Ghost Mode (Passive Observation)

Run the Ghost Mode demonstration:

python example_ghost_mode.py

This demonstrates:

Background Daemon: Observer runs silently without blocking
Dry Run Analysis: Analyzes signals without taking action
Confidence-Based Surfacing: Only interrupts when highly confident
Context Shadow: Learns user behavior patterns locally
Pattern Recognition: Proactively suggests next steps based on learned workflows

Manual usage:

from ghost_mode import (
    GhostModeObserver,
    ContextShadow,
    BehaviorPattern,
    ObservationResult
)

# Define callback for when observations should surface
def on_high_confidence(observation: ObservationResult):
    """Called when Ghost Mode has something important to share."""
    print(f"🔔 {observation.observation}")
    if observation.recommendation:
        print(f"💡 {observation.recommendation}")

# Create observer with confidence threshold
observer = GhostModeObserver(
    confidence_threshold=0.7,  # Only surface if confidence >= 0.7
    surfacing_callback=on_high_confidence
)

# Start the daemon (runs in background thread)
observer.start_observing(poll_interval=1.0)

# Application generates signals (non-blocking)
observer.observe_signal({
    "type": "file_change",
    "data": {
        "file_path": "/config/secrets.yaml",
        "change_type": "modified"
    }
})

# Daemon processes silently and surfaces only when confident
# → High confidence: "Security-sensitive file modified"

# Stop when done
observer.stop_observing()

# Get statistics
stats = observer.get_stats()
print(f"Processed: {stats['signals_processed']}")
print(f"Surfaced: {stats['signals_surfaced']}")

Context Shadow - Learning User Workflows:

# Create context shadow for secure pattern storage
shadow = ContextShadow(user_id="user123")

# Learn a workflow pattern
expense_pattern = BehaviorPattern(
    pattern_id="expense_filing",
    name="Weekly Expense Filing",
    description="User files expenses every Friday",
    trigger="open_expense_form",
    steps=[
        "Open expense report form",
        "Attach receipt image",
        "Fill in amount and category",
        "Submit for approval"
    ],
    frequency=1,
    last_seen="2024-01-01T16:00:00",
    confidence=0.7
)
shadow.learn_pattern(expense_pattern)

# Query learned patterns
patterns = shadow.query_patterns(
    trigger="open_expense_form",
    min_confidence=0.5
)

for pattern in patterns:
    print(f"Pattern: {pattern.name}")
    print(f"Confidence: {pattern.confidence:.2f}")
    print(f"Next steps: {pattern.steps}")

Integrated workflow with Ghost Mode + Context Shadow:

# Create observer with context shadow
shadow = ContextShadow(user_id="user456")
observer = GhostModeObserver(
    context_shadow=shadow,
    confidence_threshold=0.6,
    surfacing_callback=on_high_confidence
)

observer.start_observing()

# As user performs workflow, Ghost Mode learns
observer.observe_signal({
    "type": "user_action",
    "data": {
        "action": "code_review",
        "sequence": ["open_pr", "review_files", "add_comments", "approve"]
    }
})

# When user starts the workflow again, Ghost Mode recognizes it
# and proactively suggests next steps
observer.observe_signal({
    "type": "user_action",
    "data": {
        "action": "code_review",  # Recognizes the trigger
        "sequence": ["open_pr"]
    }
})
# → Surfaces: "Suggest next step: review_files"

The Key Insight: "The future interface isn't a Destination (a website).
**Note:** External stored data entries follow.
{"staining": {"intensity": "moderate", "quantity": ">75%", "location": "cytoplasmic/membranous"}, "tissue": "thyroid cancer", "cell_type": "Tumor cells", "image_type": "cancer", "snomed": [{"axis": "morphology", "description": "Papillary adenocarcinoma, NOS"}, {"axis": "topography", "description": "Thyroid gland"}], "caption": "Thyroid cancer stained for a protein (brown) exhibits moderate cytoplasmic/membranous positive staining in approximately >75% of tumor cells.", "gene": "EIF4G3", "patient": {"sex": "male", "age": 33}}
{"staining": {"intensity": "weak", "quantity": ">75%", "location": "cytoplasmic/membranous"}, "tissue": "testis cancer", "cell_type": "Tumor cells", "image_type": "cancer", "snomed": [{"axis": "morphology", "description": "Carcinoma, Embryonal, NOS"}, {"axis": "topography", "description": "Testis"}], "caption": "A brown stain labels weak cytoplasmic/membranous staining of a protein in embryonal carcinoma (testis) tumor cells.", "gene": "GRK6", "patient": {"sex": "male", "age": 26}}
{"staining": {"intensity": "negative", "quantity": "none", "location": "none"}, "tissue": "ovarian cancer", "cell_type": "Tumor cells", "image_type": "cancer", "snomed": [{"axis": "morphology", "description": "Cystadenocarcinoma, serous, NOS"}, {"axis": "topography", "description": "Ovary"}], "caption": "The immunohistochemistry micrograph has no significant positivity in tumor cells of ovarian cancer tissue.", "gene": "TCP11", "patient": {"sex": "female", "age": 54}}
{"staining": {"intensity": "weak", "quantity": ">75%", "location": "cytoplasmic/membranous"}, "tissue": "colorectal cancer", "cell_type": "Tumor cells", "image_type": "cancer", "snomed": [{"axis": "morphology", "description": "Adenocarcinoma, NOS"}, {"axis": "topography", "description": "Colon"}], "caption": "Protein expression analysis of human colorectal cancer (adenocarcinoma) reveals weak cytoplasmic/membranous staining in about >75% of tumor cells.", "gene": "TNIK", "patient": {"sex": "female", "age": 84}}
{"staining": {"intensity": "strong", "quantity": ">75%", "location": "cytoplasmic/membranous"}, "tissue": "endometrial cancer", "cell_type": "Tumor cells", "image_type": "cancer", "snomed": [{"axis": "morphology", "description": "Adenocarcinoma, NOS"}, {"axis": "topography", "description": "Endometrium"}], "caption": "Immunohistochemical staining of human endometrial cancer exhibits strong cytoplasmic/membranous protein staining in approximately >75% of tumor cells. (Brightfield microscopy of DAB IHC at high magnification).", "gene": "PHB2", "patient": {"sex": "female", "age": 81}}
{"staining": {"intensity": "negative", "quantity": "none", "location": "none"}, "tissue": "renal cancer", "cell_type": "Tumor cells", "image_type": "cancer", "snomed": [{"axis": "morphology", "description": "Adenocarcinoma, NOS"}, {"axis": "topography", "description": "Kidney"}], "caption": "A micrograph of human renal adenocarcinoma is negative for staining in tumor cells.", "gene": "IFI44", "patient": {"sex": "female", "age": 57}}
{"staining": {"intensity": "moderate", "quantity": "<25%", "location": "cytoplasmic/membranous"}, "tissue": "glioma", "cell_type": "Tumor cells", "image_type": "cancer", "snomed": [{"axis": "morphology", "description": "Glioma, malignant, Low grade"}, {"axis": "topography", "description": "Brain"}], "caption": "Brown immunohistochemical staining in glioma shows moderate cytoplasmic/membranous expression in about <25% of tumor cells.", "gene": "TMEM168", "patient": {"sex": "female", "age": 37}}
It is a Daemon (a background process). It is invisible until it is indispensable."

Startup Opportunity: Build the "Context Shadow" - a lightweight daemon that securely shadows employees, learning their workflows and building a local Behavior Model that can be queried by other Agents. The "Cookies" of the real world—a secure way to store user context.

Wisdom Curator

Run the wisdom curator demo:

python example_wisdom_curator.py

This demonstrates:

Design Check: Architecture alignment verification
Strategic Sample: Random sampling for quality checks
Policy Review: Human approval for wisdom updates

Manual usage:

from wisdom_curator import WisdomCurator, DesignProposal, ReviewType

# Initialize curator
curator = WisdomCurator(
    sample_rate=0.005  # 0.5% sampling rate (50 out of 10,000)
)

# 1. Design Check: Register and verify architectural proposals
proposal = DesignProposal(
    proposal_id="auth_v1",
    title="User Authentication System",
    description="Implement JWT-based auth",
    key_requirements=["Use JWT tokens", "Add rate limiting"]
)
curator.register_design_proposal(proposal)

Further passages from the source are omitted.